Before diving into the ocean for food, the marine iguana will bask in the sunlight until its body gets up to a high temperature of 96.8° degrees Fahrenheit (36° C).
Then, it’ll dive in the water where it can stay underwater, searching for food for up to 30 minutes.
After it finds food, it’ll come up and back again until it reaches the previous temperature.
Once there, then it will eat the food it found.
Marine iguanas bask in sunny spots with few shadows nearby.
They also prefer to bask on hot rocks or soil over branches, but this also isn’t uncommon.
The marine iguana’s body is thicker than many other iguana species.
This increase in muscle is better for the swimming it needs to do, but it also helps the iguana retain body heat more when in the water.
Why Are Marine Iguanas Important?
All animal species are important, and the marine iguana needs extra protection.
It’s endemic and isn’t able to be transferred to other environments easily.

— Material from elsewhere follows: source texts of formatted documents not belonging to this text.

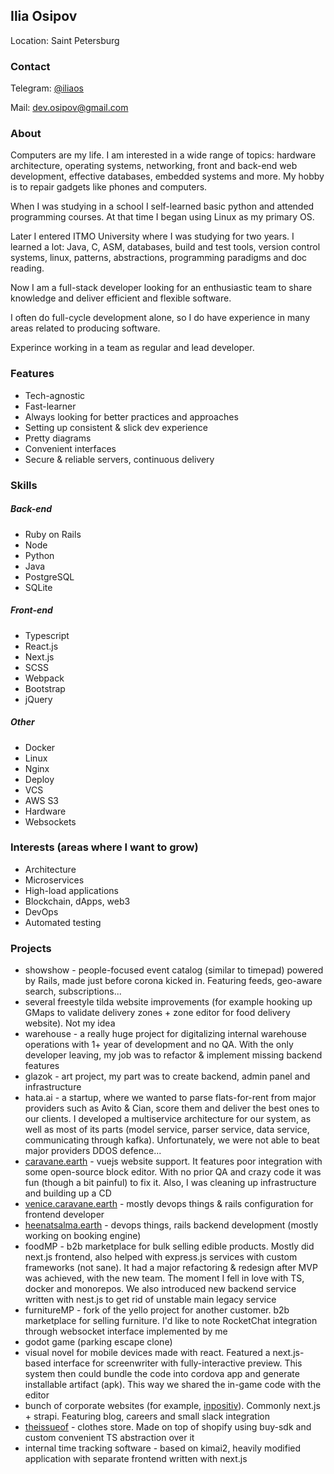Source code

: ## Ilia Osipov
Location: Saint Petersburg

### Contact

Telegram: [@iliaos](https://t.me/iliaos)

Mail: [dev.osipov@gmail.com](mailto:dev.osipov@gmail.com)

### About

Computers are my life. I am interested in a wide range of topics: hardware architecture, operating systems, networking, front and back-end web development, effective databases, embedded systems and more. My hobby is to repair gadgets like phones and computers.

When I was studying in a school I self-learned basic python and attended programming courses. At that time I began using Linux as my primary OS.

Later I entered ITMO University where I was studying for two years. I learned a lot: Java, C, ASM, databases, build and test tools, version control systems, linux, patterns, abstractions, programming paradigms and doc reading.

Now I am a full-stack developer looking for an enthusiastic team to share knowledge and deliver efficient and flexible software.

I often do full-cycle development alone, so I do have experience in many areas related to producing software.

Experince working in a team as regular and lead developer.

### Features

* Tech-agnostic
* Fast-learner
* Always looking for better practices and approaches
* Setting up consistent & slick dev experience
* Pretty diagrams
* Convenient interfaces
* Secure & reliable servers, continuous delivery

### Skills

##### Back-end

* Ruby on Rails
* Node
* Python
* Java
* PostgreSQL
* SQLite

##### Front-end

* Typescript
* React.js
* Next.js
* SCSS
* Webpack
* Bootstrap
* jQuery

##### Other

* Docker
* Linux
* Nginx
* Deploy
* VCS
* AWS S3
* Hardware
* Websockets

### Interests (areas where I want to grow)

* Architecture
* Microservices
* High-load applications
* Blockchain, dApps, web3
* DevOps
* Automated testing

### Projects

* showshow - people-focused event catalog (similar to timepad) powered by Rails, made just before corona kicked in. Featuring feeds, geo-aware search, subscriptions...
* several freestyle tilda website improvements (for example hooking up GMaps to validate delivery zones + zone editor for food delivery website). Not my idea
* warehouse - a really huge project for digitalizing internal warehouse operations with 1+ year of development and no QA. With the only developer leaving, my job was to refactor & implement missing backend features
* glazok - art project, my part was to create backend, admin panel and infrastructure
* hata.ai - a startup, where we wanted to parse flats-for-rent from major providers such as Avito & Cian, score them and deliver the best ones to our clients. I developed a multiservice architecture for our system, as well as most of its parts (model service, parser service, data service, communicating through kafka). Unfortunately, we were not able to beat major providers DDOS defence...
* [caravane.earth](https://caravane.earth) - vuejs website support. It features poor integration with some open-source block editor. With no prior QA and crazy code it was fun (though a bit painful) to fix it. Also, I was cleaning up infrastructure and building up a CD
* [venice.caravane.earth](https://venice.caravane.earth) - mostly devops things & rails configuration for frontend developer
* [heenatsalma.earth](https://heenatsalma.earth) - devops things, rails backend development (mostly working on booking engine)
* foodMP - b2b marketplace for bulk selling edible products. Mostly did next.js frontend, also helped with express.js services with custom frameworks (not sane). It had a major refactoring & redesign after MVP was achieved, with the new team. The moment I fell in love with TS, docker and monorepos. We also introduced new backend service written with nest.js to get rid of unstable main legacy service
* furnitureMP - fork of the yello project for another customer. b2b marketplace for selling furniture. I'd like to note RocketChat integration through websocket interface implemented by me
* godot game (parking escape clone)
* visual novel for mobile devices made with react. Featured a next.js-based interface for screenwriter with fully-interactive preview. This system then could bundle the code into cordova app and generate installable artifact (apk). This way we shared the in-game code with the editor
* bunch of corporate websites (for example, [inpositiv](https://inpositiv.com)). Commonly next.js + strapi. Featuring blog, careers and small slack integration
* [theissueof](https://staging.theissueof.com) - clothes store. Made on top of shopify using buy-sdk and custom convenient TS abstraction over it
* internal time tracking software - based on kimai2, heavily modified application with separate frontend written with next.js
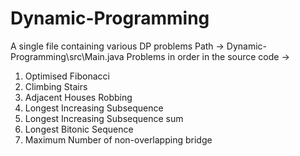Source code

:# Dynamic-Programming
A single file containing various DP problems
Path -> Dynamic-Programming\src\Main.java
Problems in order in the source code ->

1) Optimised Fibonacci
2) Climbing Stairs
3) Adjacent Houses Robbing
4) Longest Increasing Subsequence
5) Longest Increasing Subsequence sum
6) Longest Bitonic Sequence 
7) Maximum Number of non-overlapping bridge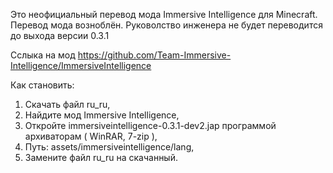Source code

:    Это неофициальный перевод мода Immersive Intelligence для Minecraft. 
   Перевод мода возноблён.
   Руковолство инженера не будет переводится до выхода версии 0.3.1
   
   Сслыка на мод https://github.com/Team-Immersive-Intelligence/ImmersiveIntelligence
   
   Как становить:
   1. Скачать файл ru_ru,
   2. Найдите мод Immersive Intelligence,
   3. Откройте immersiveintelligence-0.3.1-dev2.jap программой архиваторам ( WinRAR, 7-zip ),
   4. Путь: assets/immersiveintelligence/lang,
   5. Замените файл ru_ru на скачанный.
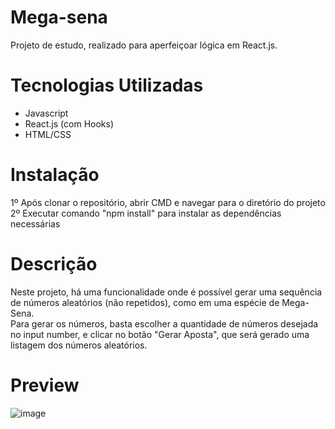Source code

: # Mega-sena

Projeto de estudo, realizado para aperfeiçoar lógica em React.js.

# Tecnologias Utilizadas

- Javascript
- React.js (com Hooks)
- HTML/CSS

# Instalação

1º Após clonar o repositório, abrir CMD e navegar para o diretório do projeto
2º Executar comando "npm install" para instalar as dependências necessárias

# Descrição

Neste projeto, há uma funcionalidade onde é possível gerar uma sequência de números aleatórios (não repetidos), como em uma espécie de Mega-Sena.  
Para gerar os números, basta escolher a quantidade de números desejada no input number, e clicar no botão "Gerar Aposta", que será gerado uma
listagem dos números aleatórios.

# Preview

![image](https://user-images.githubusercontent.com/74063350/147153219-ff8bc04a-8fbc-48ad-a5d7-b68ad38ad957.png)
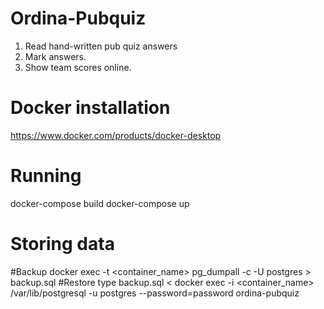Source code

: # Ordina-Pubquiz

1. Read hand-written pub quiz answers
2. Mark answers. 
3. Show team scores online.

# Docker installation
https://www.docker.com/products/docker-desktop

# Running
docker-compose build
docker-compose up

# Storing data

#Backup
docker exec -t <container_name> pg_dumpall -c -U postgres > backup.sql
#Restore
type backup.sql < docker exec -i <container_name> /var/lib/postgresql -u postgres --password=password ordina-pubquiz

It’s losing it’s land and natural food sources from settling on the islands where it lives and global warming.
Along with the people come predatory animals such as dogs, cats, and pigs.
These animals hunt down the iguana who have no natural protective instincts against such hunting animals.
As such, the numbers are in danger of dwindling to the point of extinction.
The marine iguana is a rare subspecies of the iguana genus and important to the preservation of the species.
Why Are Marine Iguanas Black?
As mentioned above, marine iguanas are black due to a forced evolutionary need.
The marine iguana has a higher need to get its body temperature up quickly after swimming.
Over the centuries, the iguanas on the Galápagos Islands evolved to be black.
The black color absorbs more light and heat, making the iguana warm up faster.
This is similar reasoning behind why most iguanas are green.
Over the centuries, the green colors allow them to better hide from predators.
Are All Marine Iguanas Black?
All marine iguanas are black when they’re young.
As they age, the colors may change slightly.
As with most iguanas, they’re capable of changing colors to a certain degree, most often when stressed or when in the breeding season.
The common color for marine iguanas as adults is still black, but there are also dark shades of red, green, and gray.
The differences in colors are largely due to the different island environments of each marine iguana.
Those without as much of a heating need won’t be as dark.
Now you know a little more about how the marine iguana regulates its body temperature.
The black-colored skin, coupled with spending a lot of time basking, helps them keep their body temperature up before they dive into the cold ocean water.
Doing the same thing after diving gets the temperature back up quickly, so they can eat their food.
Hopefully, you enjoyed learning a little more about this interesting creature.